*** Opening Source material ***

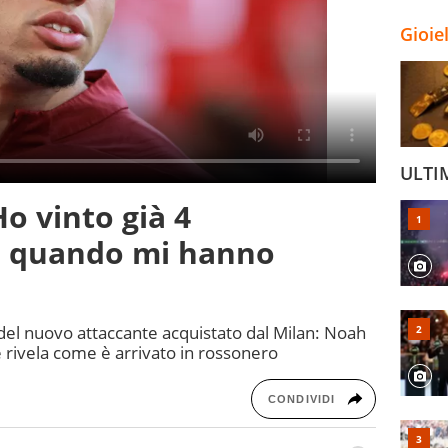
Gioie
ULTI
o vinto già 4
o quando mi hanno
del nuovo attaccante acquistato dal Milan: Noah
e rivela come è arrivato in rossonero
CONDIVIDI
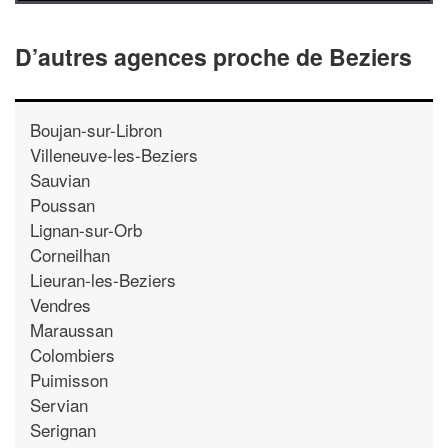
D’autres agences proche de Beziers
Boujan-sur-Libron
Villeneuve-les-Beziers
Sauvian
Poussan
Lignan-sur-Orb
Corneilhan
Lieuran-les-Beziers
Vendres
Maraussan
Colombiers
Puimisson
Servian
Serignan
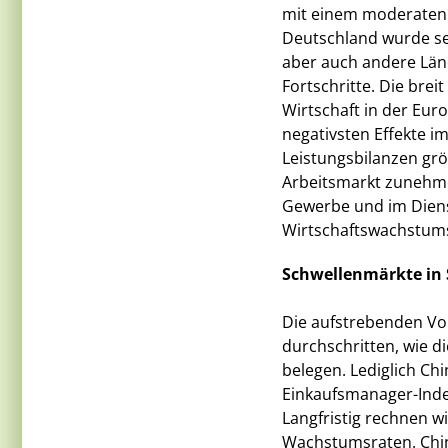
mit einem moderaten 
Deutschland wurde se
aber auch andere Länd
Fortschritte. Die brei
Wirtschaft in der Euro
negativsten Effekte 
Leistungsbilanzen grö
Arbeitsmarkt zunehme
Gewerbe und im Diens
Wirtschaftswachstums
Schwellenmärkte in 
Die aufstrebenden Vol
durchschritten, wie 
belegen. Lediglich Ch
Einkaufsmanager-Index
Langfristig rechnen w
Wachstumsraten. China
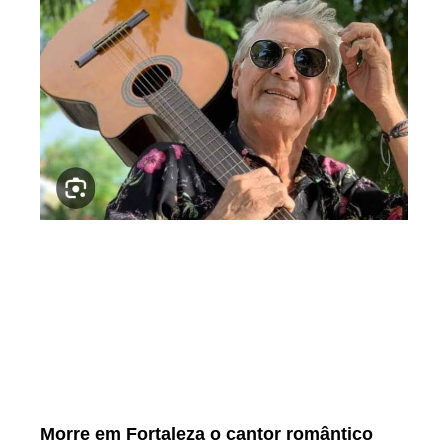
Morre em Fortaleza o cantor romântico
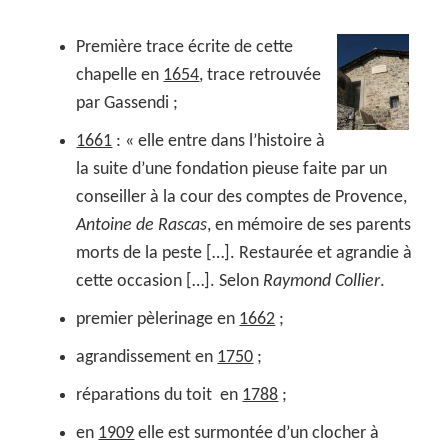
Première trace écrite de cette
chapelle en
1654
, trace retrouvée
par Gassendi ;
1661
: « elle entre dans l’histoire à
la suite d’une fondation pieuse faite par un
conseiller à la cour des comptes de Provence,
Antoine de Rascas
, en mémoire de ses parents
morts de la peste […]. Restaurée et agrandie à
cette occasion […]. Selon
Raymond Collier
.
premier pèlerinage en
1662
;
agrandissement en
1750
;
réparations du toit en
1788
;
en
1909
elle est surmontée d’un clocher à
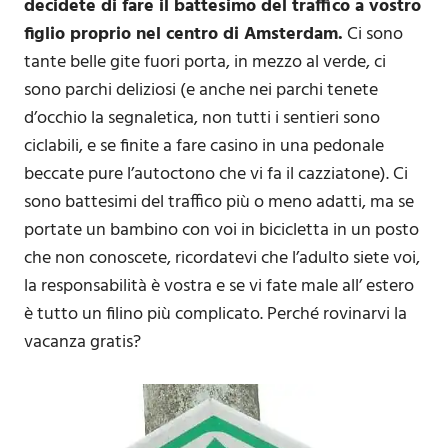
decidete di fare il battesimo del traffico a vostro
figlio proprio nel centro di Amsterdam.
Ci sono
tante belle gite fuori porta, in mezzo al verde, ci
sono parchi deliziosi (e anche nei parchi tenete
d’occhio la segnaletica, non tutti i sentieri sono
ciclabili, e se finite a fare casino in una pedonale
beccate pure l’autoctono che vi fa il cazziatone). Ci
sono battesimi del traffico più o meno adatti, ma se
portate un bambino con voi in bicicletta in un posto
che non conoscete, ricordatevi che l’adulto siete voi,
la responsabilità è vostra e se vi fate male all’ estero
è tutto un filino più complicato. Perché rovinarvi la
vacanza gratis?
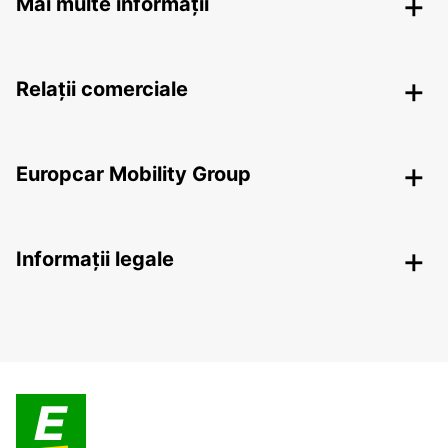
Mai multe informații
Relații comerciale
Europcar Mobility Group
Informații legale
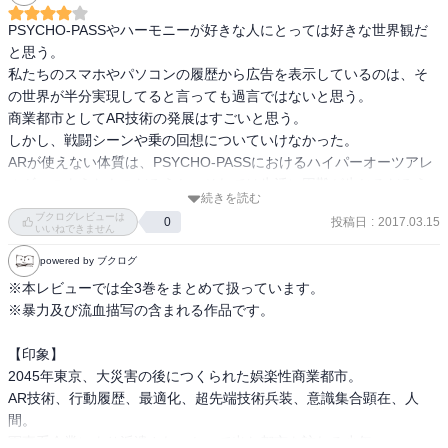
PSYCHO-PASSやハーモニーが好きな人にとっては好きな世界観だ
と思う。

私たちのスマホやパソコンの履歴から広告を表示しているのは、そ
の世界が半分実現してると言っても過言ではないと思う。

商業都市としてAR技術の発展はすごいと思う。

しかし、戦闘シーンや乗の回想についていけなかった。

ARが使えない体質は、PSYCHO-PASSにおけるハイパーオーツアレ
ルギーのようなものだろうか。それでは生活に困難が生じるだろう
続きを読む
に。

ブクログレビューは
投稿日
:
2017.03.15
0
そういえばハーモニーの世界でも社会評価は相手に開示されてい
いいねできません
た。

powered by ブクログ
相手のデータは見たいが、自分のデータが晒されるのには抵抗感が
※本レビューでは全3巻をまとめて扱っています。

あるが、TwitterなどのSNSの自己紹介画面と大差ないのではないか
※暴力及び流血描写の含まれる作品です。

と思った。
【印象】

2045年東京、大災害の後につくられた娯楽性商業都市。

AR技術、行動履歴、最適化、超先端技術兵装、意識集合顕在、人
間。

軍事系企業により派遣され、かつて出た都市を訪れる少年。
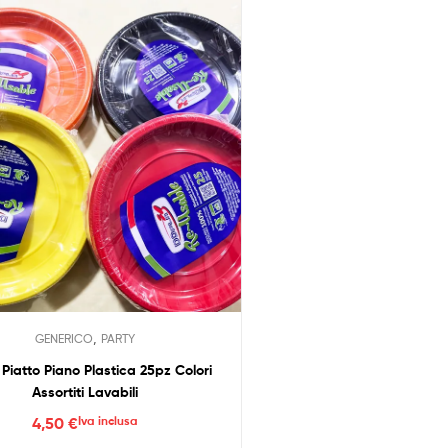
e
varianti.
s
Le
n
opzioni
p
possono
d
essere
p
scelte
nella
pagina
del
prodotto
,
GENERICO
PARTY
Piatto Piano Plastica 25pz Colori
Assortiti Lavabili
4,50
€
Iva inclusa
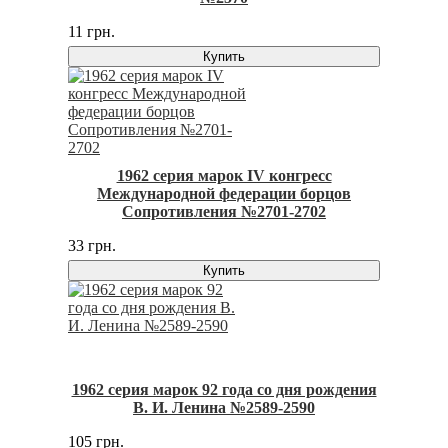
11 грн.
Купить
1962 серия марок IV конгресс
Международной федерации борцов
Сопротивления №2701-2702
33 грн.
Купить
1962 серия марок 92 года со дня рождения
В. И. Ленина №2589-2590
105 грн.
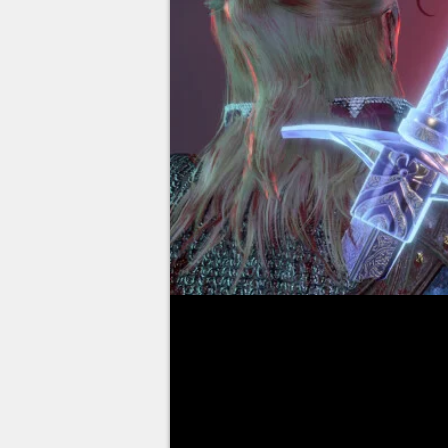
Les choses sérieuses commence
l'identité de l'Absolue et les pl
Mais des surprises vous attend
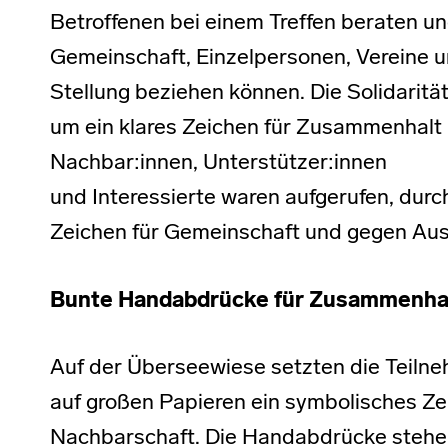
Betroffenen bei einem Treffen beraten un
Gemeinschaft, Einzelpersonen, Vereine un
Stellung beziehen können. Die Solidarität
um ein klares Zeichen für Zusammenhalt
Nachbar:innen, Unterstützer:innen
und Interessierte waren aufgerufen, durc
Zeichen für Gemeinschaft und gegen Aus
Bunte Handabdrücke für Zusammenha
Auf der Überseewiese setzten die Teil
auf großen Papieren ein symbolisches Zei
Nachbarschaft. Die Handabdrücke stehen 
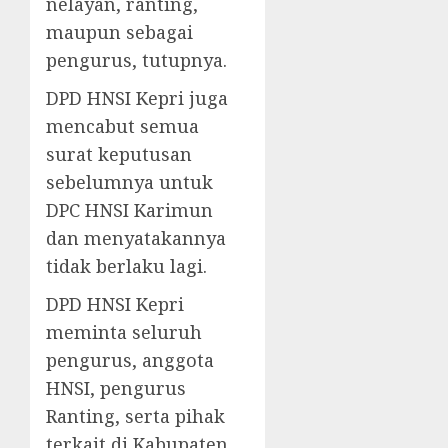
nelayan, ranting,
maupun sebagai
pengurus, tutupnya.
DPD HNSI Kepri juga
mencabut semua
surat keputusan
sebelumnya untuk
DPC HNSI Karimun
dan menyatakannya
tidak berlaku lagi.
DPD HNSI Kepri
meminta seluruh
pengurus, anggota
HNSI, pengurus
Ranting, serta pihak
terkait di Kabupaten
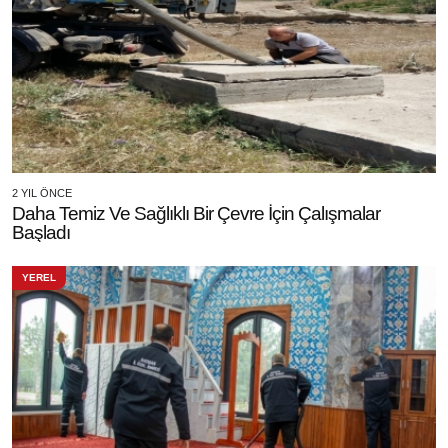
2 YIL ÖNCE
Daha Temiz Ve Sağlıklı Bir Çevre İçin Çalışmalar
Başladı
YEREL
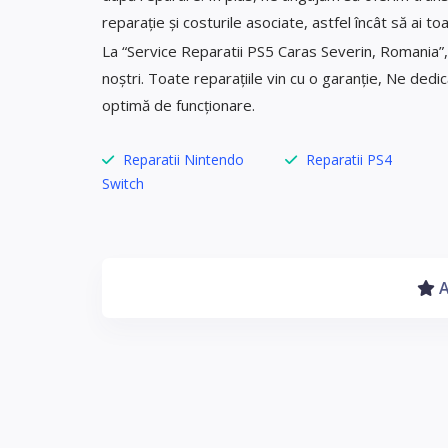
reparație și costurile asociate, astfel încât să ai t
La “Service Reparatii PS5 Caras Severin, Romania”, c
noștri. Toate reparațiile vin cu o garanție, Ne ded
optimă de funcționare.
Reparatii Nintendo
Reparatii PS4
Switch
A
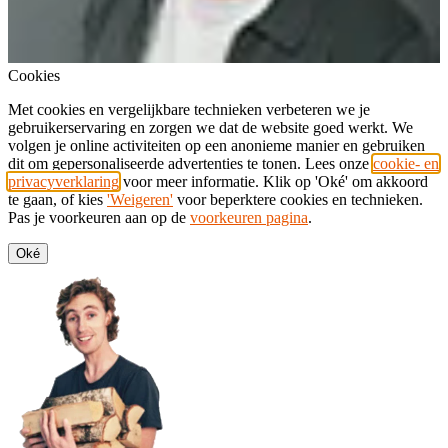
Cookies
Met cookies en vergelijkbare technieken verbeteren we je
gebruikerservaring en zorgen we dat de website goed werkt. We
volgen je online activiteiten op een anonieme manier en gebruiken
dit om gepersonaliseerde advertenties te tonen. Lees onze
cookie- en
privacyverklaring
voor meer informatie. Klik op 'Oké' om akkoord
te gaan, of kies
'Weigeren'
voor beperktere cookies en technieken.
Pas je voorkeuren aan op de
voorkeuren pagina
.
Oké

*** Closing Source material ***

Task description
The response is to contain exactly the lines from the beginning of the data through the line containing "Mai multe informații", both ends included, and nothing else; omit the pictures.

Exercise response
Gioie
ULTI
o vinto già 4
o quando mi hanno
del nuovo attaccante acquistato dal Milan: Noah
e rivela come è arrivato in rossonero
CONDIVIDI
D’autres agences proche de Beziers
Boujan-sur-Libron
Villeneuve-les-Beziers
Sauvian
Poussan
Lignan-sur-Orb
Corneilhan
Lieuran-les-Beziers
Vendres
Maraussan
Colombiers
Puimisson
Servian
Serignan
mit einem moderaten 
Deutschland wurde se
aber auch andere Länd
Fortschritte. Die brei
Wirtschaft in der Euro
negativsten Effekte 
Leistungsbilanzen grö
Arbeitsmarkt zunehme
Gewerbe und im Diens
Wirtschaftswachstums
Schwellenmärkte in 
Die aufstrebenden Vol
durchschritten, wie 
belegen. Lediglich Ch
Einkaufsmanager-Index
Langfristig rechnen w
Wachstumsraten. China
Morre em Fortaleza o cantor romântico
Première trace écrite de cette
chapelle en
1654
, trace retrouvée
par Gassendi ;
1661
: « elle entre dans l’histoire à
la suite d’une fondation pieuse faite par un
conseiller à la cour des comptes de Provence,
Antoine de Rascas
, en mémoire de ses parents
morts de la peste […]. Restaurée et agrandie à
cette occasion […]. Selon
Raymond Collier
.
premier pèlerinage en
1662
;
agrandissement en
1750
;
réparations du toit en
1788
;
en
1909
elle est surmontée d’un clocher à
decidete di fare il battesimo del traffico a vostro
figlio proprio nel centro di Amsterdam.
Ci sono
tante belle gite fuori porta, in mezzo al verde, ci
sono parchi deliziosi (e anche nei parchi tenete
d’occhio la segnaletica, non tutti i sentieri sono
ciclabili, e se finite a fare casino in una pedonale
beccate pure l’autoctono che vi fa il cazziatone). Ci
sono battesimi del traffico più o meno adatti, ma se
portate un bambino con voi in bicicletta in un posto
che non conoscete, ricordatevi che l’adulto siete voi,
la responsabilità è vostra e se vi fate male all’ estero
è tutto un filino più complicato. Perché rovinarvi la
vacanza gratis?
Mai multe informații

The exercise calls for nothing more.